The AAMS is a software-driven automated storage used for the storage of various objects. So far it has been used for storage of industrial equipment but the decision of Goa’s DAA to use it for storing valuable antiquities is the first such in the country, it said. The AAMS will ensure safety of antiquities, clean storage space, access control and data management and also enhance utilisation of space. With antiquities preserved within the system, it will provide access to these in one place with the help of a screen on which the preserved antiquities can be searched and accessed within the system for viewing. It will also provide information about the age of the antiquity, the material it is made of and its brief history.
How does the system work?
The AAMS placed at Goa’s DAA in Panaji, looks like a large, closed container, about 3 metres tall. It has eight trays with a capacity of 350 kg each. When an antiquity is searched on the screen, the trays concealed inside the system move like a Ferris wheel and the tray bearing the antiquity searched, opens for the user to view the object. The screen provides information about the object. Shailendra Phatak of Pune-based I-Tech Business Solutions that bagged the contract for the AAMS, said that the design was completely indigenous. The system, however, is so far available offline as required by the DAA. It cannot be remotely accessed.

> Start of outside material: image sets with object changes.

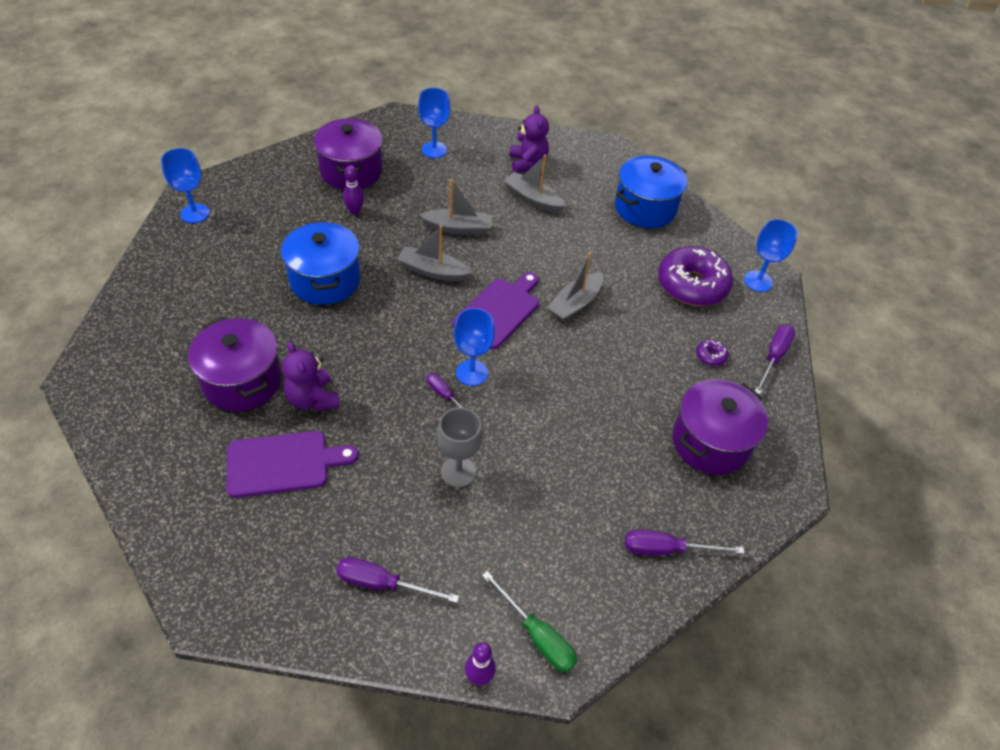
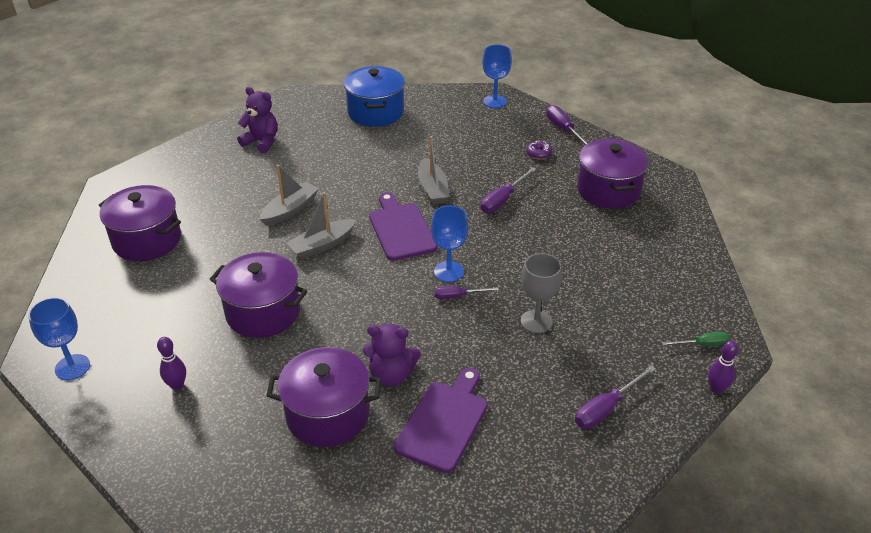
camera: 50 degrees left, 10 degrees down
(325, 280) = (263, 312): blue pot -> purple pot
(354, 211) = (200, 259): purple bowling pin -> purple bowling pin (177, 385)
(434, 149) = (182, 182): blue goblet -> none
(533, 199) = (304, 158): grey boat -> none
(537, 635) = (702, 344): green screwdriver -> green screwdriver, size x0.66
(667, 549) = (676, 251): purple screwdriver -> purple screwdriver (503, 200)
(692, 285) = (469, 129): purple donut -> none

What are the various antiquities stored in the system?
At present, there are 83 antiquities in the system the oldest one being a tenth century Shivlinga, said Dr Varad Sabnis, Assistant Superintending Archeologist at the DAA. It also includes 12 sculptures found under a waterfall in the Ladfem village in North Goa’s Bicholim, remains of a 13th century temple in South Goa’s Navelim. There are also 18th century artifacts found at the Allorna Fort including glasses made in Germany and Holland, said Sabnis.
Who will be able to use the AAMS?
The system will mostly benefit researchers and students permitted access by the Directorate of Archives and Archaeology (DAA) in Goa and officials of the department. Students researching various archaeological subjects often seek access to antiquities in the care of the Directorate. Unlike a manual log of these antiquities, a click on the screen attached to the system will give the user information about the antiquity immediately and it can also be updated based on latest information about the antiquity. This is also expected to benefit the DAA as it will save storage space, provide protection from dust and temperature control. Inaugurating the system that cost Rs 27 lakh, Goa deputy chief minister Chandrakant Kavlekar said there was a need for advanced technology for the maintenance of heritage objects. He also said that the Goa government plans to introduce similar storage for six crore archival documents in the state.
What has the system been used for before?
Arti Phatak of I-Tech Business Solutions said that they have earlier created the system for a number of clients including those in the defense sector for preservation of various items and mainly documents. She said they had designed 38 systems for the Pune University for storage of answer sheets, storage of service records for the Police Headquarters in Hyderabad and preservation of land records for government offices.